We help IT Professionals succeed at work.

What is the default WML character encoding?

janegil
janegil asked
on
Many WAP sites (e.g. http://wap.mbl.is/)use ISO-8859-1 as default WML encoding. WML is XML, and XML uses UTF-8 as the default encoding, unless the MIME type says otherwise.

So my question is: Does the MIME type "text/vnd.wap.wml" imply that ISO-8859-1 is the default character encoding?

From http://www.w3.org/TR/REC-xml#NT-EncName :
In the absence of information provided by an external transport protocol (e.g. HTTP or MIME), it is an error [...] for an entity which begins with neither a Byte Order Mark nor an encoding declaration to use an encoding other than UTF-8.
Comment
Watch Question

Commented:
Strictly speaking "text/vnd.wap.wml" implies that the body of the message is an XML data stream. This stream has an <?xml?> header and if this does NOT contain an encoding attribute the data MUST be in UTF-8.

The problem is that for HTML the body of the response is HTML "encoded" in a particular character set. This charset can be set determined by a "charset=" attribute on the Content-Type: text/... header. The body is then "decoded" into 31-bit Unicode using entities (ampersand number semicolon sequences) to get the HTML.

The problem is :-
   1. http defaults the body to 8898-1 if NO charset is present,
   2. xml defaults the data to UTF-8 if NO encoding is present.

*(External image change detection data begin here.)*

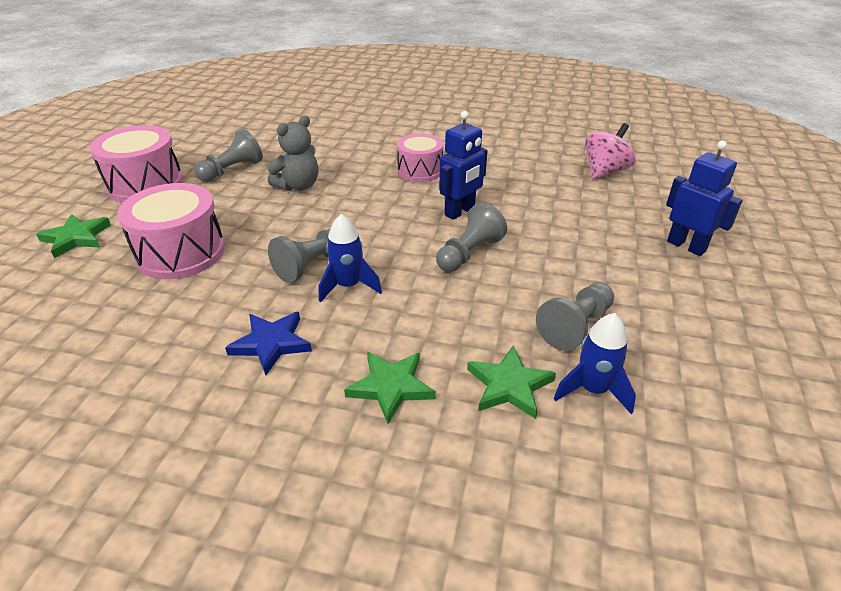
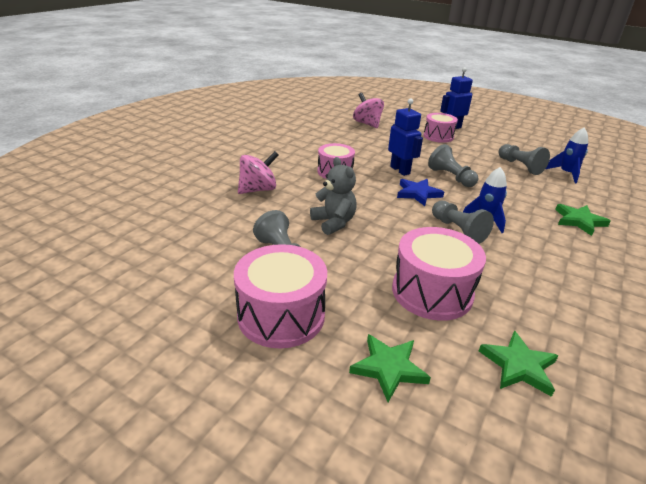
camera: 75 degrees left, 5 degrees down
blue star [225,312,312,375] -> blue star moved to [397,179,444,206]
green star [467,346,556,419] -> green star moved to [479,331,559,397]
none -> pink spinning top [238,151,279,194]
none -> pink drum [423,113,458,143]

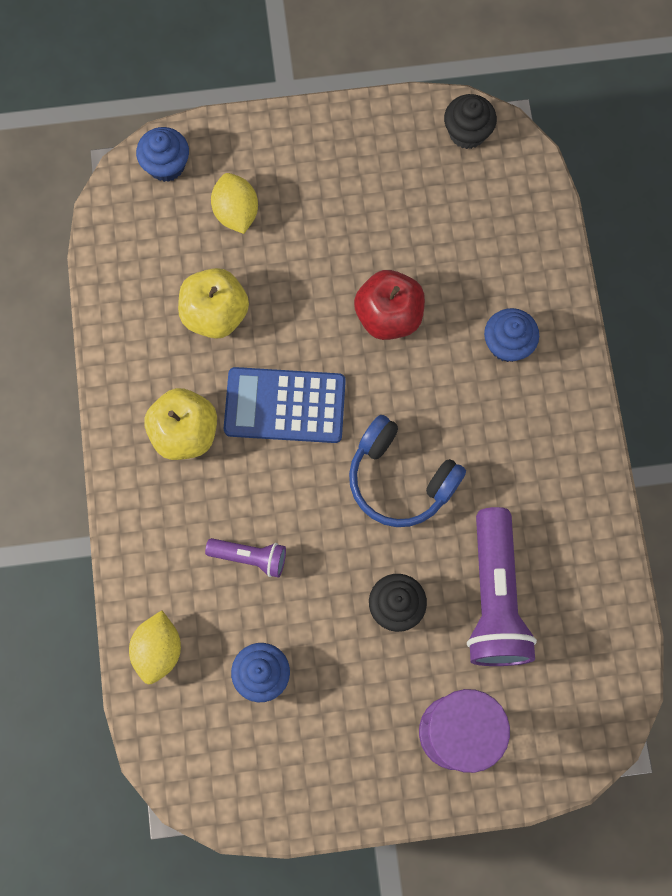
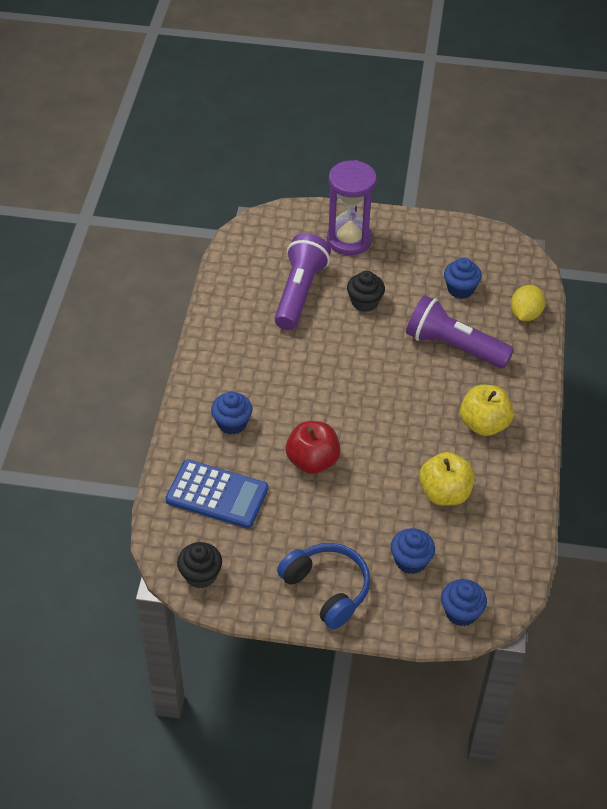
camera: 165 degrees left, 25 degrees down
purple flashlight [205,538,286,578] -> purple flashlight [406,295,514,368], size x1.94
yellow lemon [211,173,258,234] -> blue cupcake [391,528,435,574]
blue calculator [224,367,346,443] -> blue calculator moved to [166,460,268,528]
blue headphones [349,415,466,527] -> blue headphones moved to [277,543,370,629]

So if you omit BOTH it is probably anybodies guess what the result will be.

I suggest that you ALWAYS send the data encoded in UTF-8 and DON'T put a charset= parameter on the Content-Type: header. That's what I do and I don't have any problems with it.

Author

Commented:
Yes, I do specify my encoding.

But I was looking for a paragraph I could use, to strike down those who don't.

Seems they're untouchable: If they use ISO-8859-1, they can rightly claim to be useing the THHP default for text/* subtypes, and if they use UTF-8, they can claim that they use the XML default.

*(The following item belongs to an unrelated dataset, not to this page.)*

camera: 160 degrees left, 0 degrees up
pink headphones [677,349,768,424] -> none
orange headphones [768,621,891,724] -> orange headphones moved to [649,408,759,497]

So I'll have to fall back on the argument that the page doesn't work, which may be a harder-hitting argument anyway.

Commented:
I have found that for the Nokia tool kit I MUST specify charset=utf-8 on the Content-Type: when fetching via http.

I have had all sorts of problems assuming that the default type for text/* is iso-8898-1. It seems that the browser makes this "iso-8898-browser". To overcome that problem I "invented" 7-bit HTML. I send all characters whose Unicode value is below 128 "as-is" and all other characters as an ampersand semicolon sequence. I now have no problem displaying Hebrew in the Russian version of IE.

One could theorectically do this in wml, since UTF-8 only diverges from ASCII above 128 and all the WML control characters (which are XML control characters) lie in the ASCII areas. So escape ALL characters above 128 and the encoding will be irrelavent.